Saturday, September 18, 2004

Photokina: toys for boys

Introduction: Photokina 2004 Show Report: Digital Photography Review

A bit odd -- this show is every 2 years -- not yearly. Manufacturers currently track it with their releases. So the next giant leap in digital photography will be Sept 2006.

Friday, September 17, 2004

Macintouch: DataViz MacLink Plus announcement

MacInTouch Home Page: "DataViz released MacLinkPlus Deluxe 15, the latest version of its file conversion software. This release adds text extraction from PDF files, a new graphics translator for Photoshop, improvements to other graphics translators (BMP, JPG, PICT, TIFF), conversion of word processing and PDF files to text and transport to an iPod or iPod mini, decompression support for StuffIt X, and updated translators for Word 2004 Mac, Excel 2004 Mac, and WordPerfect 12 for Windows. MacLinkPlus Deluxe 15 is $79.95 for Mac OS X 10.2 and up."

Thursday, September 16, 2004

Enough storage to load most of Microsoft Office 2020 ....

Sun Microsystems - Feature Story - ZFS File System
Sun engineers wondered if the 64-bit capabilities of current file systems will continue to suffice over the next 10 to 20 years. Their answer was no. If Moore's Law holds, in 10 to 15 years people will need a 65th bit. As a 128-bit system, ZFS is designed to support more storage, more file systems, more snapshots, more directory entries, and more files than can possibly be created in the foreseeable future....

... To efficiently use all of this capacity, file systems grow and shrink automatically as users add or remove data. Administrators can set quotas to limit space consumption and reservations to guarantee future availability of space. ZFS also provides compression to reduce disk space and I/O bandwidth requirements.

Logically, the next question is if ZFS' 128 bits is enough. According to Bonwick, it has to be. 'Populating 128-bit file systems would exceed the quantum limits of earth-based storage. You couldn't fill a 128-bit storage pool without boiling the oceans.'

When you need to think outside the trap

Normal For Us: The Miller Twins - About the Film . OPB

Ok, so these are not "average" parents. Maybe most of us can't rise to this level. On the other hand, when one feels trapped and doesn't want to "take it any more" ... here's inspiration.
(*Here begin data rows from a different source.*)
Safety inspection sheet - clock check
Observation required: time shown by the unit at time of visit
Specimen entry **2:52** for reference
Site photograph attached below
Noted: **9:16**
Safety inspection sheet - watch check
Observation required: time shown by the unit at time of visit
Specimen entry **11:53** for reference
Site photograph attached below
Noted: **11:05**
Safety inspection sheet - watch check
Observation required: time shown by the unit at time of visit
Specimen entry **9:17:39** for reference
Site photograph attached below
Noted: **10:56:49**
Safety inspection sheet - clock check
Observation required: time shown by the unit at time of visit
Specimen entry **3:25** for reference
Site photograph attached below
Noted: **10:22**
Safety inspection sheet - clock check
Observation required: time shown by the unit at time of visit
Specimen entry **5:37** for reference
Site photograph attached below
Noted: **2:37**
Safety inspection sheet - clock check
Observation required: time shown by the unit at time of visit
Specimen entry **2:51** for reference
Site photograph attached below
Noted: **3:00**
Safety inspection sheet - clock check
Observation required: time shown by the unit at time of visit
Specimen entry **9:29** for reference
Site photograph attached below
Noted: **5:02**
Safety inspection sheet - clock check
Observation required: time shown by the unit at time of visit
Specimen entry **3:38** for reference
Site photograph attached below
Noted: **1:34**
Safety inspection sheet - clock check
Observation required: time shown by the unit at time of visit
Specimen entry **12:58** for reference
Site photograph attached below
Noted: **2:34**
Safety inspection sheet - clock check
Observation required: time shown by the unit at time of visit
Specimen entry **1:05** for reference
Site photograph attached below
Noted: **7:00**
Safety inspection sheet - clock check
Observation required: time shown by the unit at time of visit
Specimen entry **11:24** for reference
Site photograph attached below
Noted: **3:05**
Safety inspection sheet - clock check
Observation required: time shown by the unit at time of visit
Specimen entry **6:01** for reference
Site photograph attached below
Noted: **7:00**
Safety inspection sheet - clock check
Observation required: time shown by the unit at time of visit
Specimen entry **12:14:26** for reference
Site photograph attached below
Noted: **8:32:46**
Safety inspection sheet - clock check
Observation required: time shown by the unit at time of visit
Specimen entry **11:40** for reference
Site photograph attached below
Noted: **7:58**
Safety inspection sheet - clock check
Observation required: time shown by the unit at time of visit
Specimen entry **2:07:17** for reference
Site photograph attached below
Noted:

If you can't win, then change the rules.

Jon Udell: LibraryLookup: place library order via Amazon page

Jon Udell: LibraryLookup (Build your own bookmarklet)

Jon Udell is brilliant. I've been a fan since the glory days of BYTE where he was a senior editor. Now he's got a bookmarklet that orders library books from Amazon pages. Jon has always written that we've yet to fully leverage the web opportunities that we've had since 1999 or so -- here he again proves his thesis.

(Bookmarklets, are coming into their own, probably because most browsers now finally support a core portion of JavaScript -- the new universal cross-platform language. Brendan Eich (sp?) must be very amused.)

Very big Dantz Retrospect bug (OS X)

MacInTouch Home PageJust a quick warning to Mac OS X users running Retrospect 6.0.178. If you're backing up an entire drive and hope to restore it one day, do NOT do an incremental backup. This version of Retrospect doesn't recognize when symbolic links have changed the file to which they point. So it doesn't back them up.

This is unlikely to cause problems for personal home directories and such, but it has a disastrous effect when restoring a complete Mac OS X install, if you've done any software updates after your first backup in the set. You'll need to reinstall the OS.

The easy solution (until Dantz issues a fix) is to force Retrospect to backup ALL files, not just changed files.

(The technical reason for the problem is that when Apple updates frameworks in software updates, they update symbolic links named 'Current' to point to the new version. Retrospect backs up the new version, but fails to back up the updated symbolic link. Thus, on restore you end up with the new version, but the old symbolic link -- pointing to a no-longer-present version.)
Wow. I wonder if this is true for older versions too. Maybe I should give up on using Retrospect for a full system backup -- and focus on a data only backup. I can use CarbonCopy Cloner to do a clone periodically, and otherwise only backup the user directory.